What, then, was hysteria? Hysteria was a physical symptom that did not seem to have traditional physical causes ; blindness, deafness, numbness of the hand or foot, and occasionally seizures. Charcot suggested that these were due to some nervous disorder, meaning literally an inflammation of nerves that affected the end organs ; the eyes or the ears or the limbs. His theory was still firmly rooted in a physical model.



Sigmund Freud, the founder of psychoanalysis, may rightly be seen as the father of the concept of mental illness, and mental health. He was born in 1856 and received a medical degree from the University of Vienna in 1881. Freud was interested in research medicine, particularly in the field of neurology. He studied with Charcot and took Charcot's theory one giant step further. Freud decided that these nervous disorders ; neuroses ; were actually caused by psychic distress.



Freud's leap proved monumental. It abandoned the model common to all diseases ; physical damage ; and further put forward the incredible notion that feelings and ideas could produce illness as readily as toxins and bacteria. Freud postulated a new category of disease. These were clearly defined as mental disorders, impairments of function due to psychological processes, not inflammations of organs or neurological decays. Freud created the concept of mental illness as distinguished from brain damage. It was inevitable that we would now look at behavior in a new light and begin to redefine the mentally ill.

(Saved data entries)
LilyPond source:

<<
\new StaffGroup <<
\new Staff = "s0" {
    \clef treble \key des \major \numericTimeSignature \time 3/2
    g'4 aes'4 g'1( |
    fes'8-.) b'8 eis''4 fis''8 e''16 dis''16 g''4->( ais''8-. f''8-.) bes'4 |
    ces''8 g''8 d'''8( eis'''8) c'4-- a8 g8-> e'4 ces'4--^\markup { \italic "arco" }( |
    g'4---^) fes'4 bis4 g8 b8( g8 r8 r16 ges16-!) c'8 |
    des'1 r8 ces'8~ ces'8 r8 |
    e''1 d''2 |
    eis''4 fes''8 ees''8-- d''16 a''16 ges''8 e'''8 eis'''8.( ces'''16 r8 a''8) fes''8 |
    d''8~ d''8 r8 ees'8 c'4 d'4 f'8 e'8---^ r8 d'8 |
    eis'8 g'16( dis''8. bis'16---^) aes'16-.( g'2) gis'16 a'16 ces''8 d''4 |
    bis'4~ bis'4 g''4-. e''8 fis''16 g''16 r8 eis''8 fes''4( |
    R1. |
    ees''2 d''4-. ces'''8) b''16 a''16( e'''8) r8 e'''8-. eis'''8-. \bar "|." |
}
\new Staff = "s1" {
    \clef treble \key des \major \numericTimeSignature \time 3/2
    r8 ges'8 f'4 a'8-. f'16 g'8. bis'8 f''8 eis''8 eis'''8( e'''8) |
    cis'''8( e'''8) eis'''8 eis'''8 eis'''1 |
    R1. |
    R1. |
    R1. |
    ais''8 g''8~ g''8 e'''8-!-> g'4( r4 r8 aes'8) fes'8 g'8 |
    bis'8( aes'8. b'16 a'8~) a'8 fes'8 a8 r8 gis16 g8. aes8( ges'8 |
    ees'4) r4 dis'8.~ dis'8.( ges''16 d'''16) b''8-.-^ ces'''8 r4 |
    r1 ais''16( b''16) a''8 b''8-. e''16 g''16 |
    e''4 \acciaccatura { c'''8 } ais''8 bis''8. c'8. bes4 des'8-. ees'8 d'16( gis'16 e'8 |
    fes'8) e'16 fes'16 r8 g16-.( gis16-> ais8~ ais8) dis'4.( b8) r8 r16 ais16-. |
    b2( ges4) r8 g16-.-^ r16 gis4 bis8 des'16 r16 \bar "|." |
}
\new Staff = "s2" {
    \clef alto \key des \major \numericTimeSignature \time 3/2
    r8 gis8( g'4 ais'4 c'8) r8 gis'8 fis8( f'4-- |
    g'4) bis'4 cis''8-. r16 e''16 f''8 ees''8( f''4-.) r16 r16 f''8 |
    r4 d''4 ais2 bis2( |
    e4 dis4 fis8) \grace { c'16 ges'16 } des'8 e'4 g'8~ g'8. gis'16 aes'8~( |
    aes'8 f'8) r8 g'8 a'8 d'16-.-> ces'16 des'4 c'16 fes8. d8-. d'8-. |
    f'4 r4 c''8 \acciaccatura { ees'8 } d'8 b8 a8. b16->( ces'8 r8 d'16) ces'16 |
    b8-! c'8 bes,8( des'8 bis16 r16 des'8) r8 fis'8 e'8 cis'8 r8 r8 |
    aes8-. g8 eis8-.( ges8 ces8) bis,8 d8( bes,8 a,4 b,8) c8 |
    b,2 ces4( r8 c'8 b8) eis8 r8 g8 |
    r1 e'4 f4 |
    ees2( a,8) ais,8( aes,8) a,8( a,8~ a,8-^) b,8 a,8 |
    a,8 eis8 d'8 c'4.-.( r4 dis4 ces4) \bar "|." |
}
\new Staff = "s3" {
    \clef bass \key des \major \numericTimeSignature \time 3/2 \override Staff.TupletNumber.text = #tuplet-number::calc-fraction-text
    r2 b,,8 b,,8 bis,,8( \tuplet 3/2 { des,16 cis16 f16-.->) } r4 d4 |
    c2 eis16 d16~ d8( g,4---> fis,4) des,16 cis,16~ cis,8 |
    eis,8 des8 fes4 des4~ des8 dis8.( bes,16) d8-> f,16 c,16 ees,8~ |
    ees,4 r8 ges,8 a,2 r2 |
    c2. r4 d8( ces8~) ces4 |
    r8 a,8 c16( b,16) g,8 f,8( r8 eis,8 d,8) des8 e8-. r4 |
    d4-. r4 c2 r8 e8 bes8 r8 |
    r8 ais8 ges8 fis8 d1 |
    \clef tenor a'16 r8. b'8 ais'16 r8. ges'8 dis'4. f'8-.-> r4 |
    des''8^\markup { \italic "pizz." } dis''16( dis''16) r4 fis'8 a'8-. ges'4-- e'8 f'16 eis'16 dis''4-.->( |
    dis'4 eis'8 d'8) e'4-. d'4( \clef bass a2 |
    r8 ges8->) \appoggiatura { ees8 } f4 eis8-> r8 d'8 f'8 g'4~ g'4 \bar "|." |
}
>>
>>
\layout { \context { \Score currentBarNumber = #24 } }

=== Directions for this task ===
Quote the passage on Freud and mental illness word for word, starting at "What, then, was" and ending at "by psychic distress.". This data comes from a separate source.

=== Response box ===
What, then, was hysteria? Hysteria was a physical symptom that did not seem to have traditional physical causes ; blindness, deafness, numbness of the hand or foot, and occasionally seizures. Charcot suggested that these were due to some nervous disorder, meaning literally an inflammation of nerves that affected the end organs ; the eyes or the ears or the limbs. His theory was still firmly rooted in a physical model.



Sigmund Freud, the founder of psychoanalysis, may rightly be seen as the father of the concept of mental illness, and mental health. He was born in 1856 and received a medical degree from the University of Vienna in 1881. Freud was interested in research medicine, particularly in the field of neurology. He studied with Charcot and took Charcot's theory one giant step further. Freud decided that these nervous disorders ; neuroses ; were actually caused by psychic distress.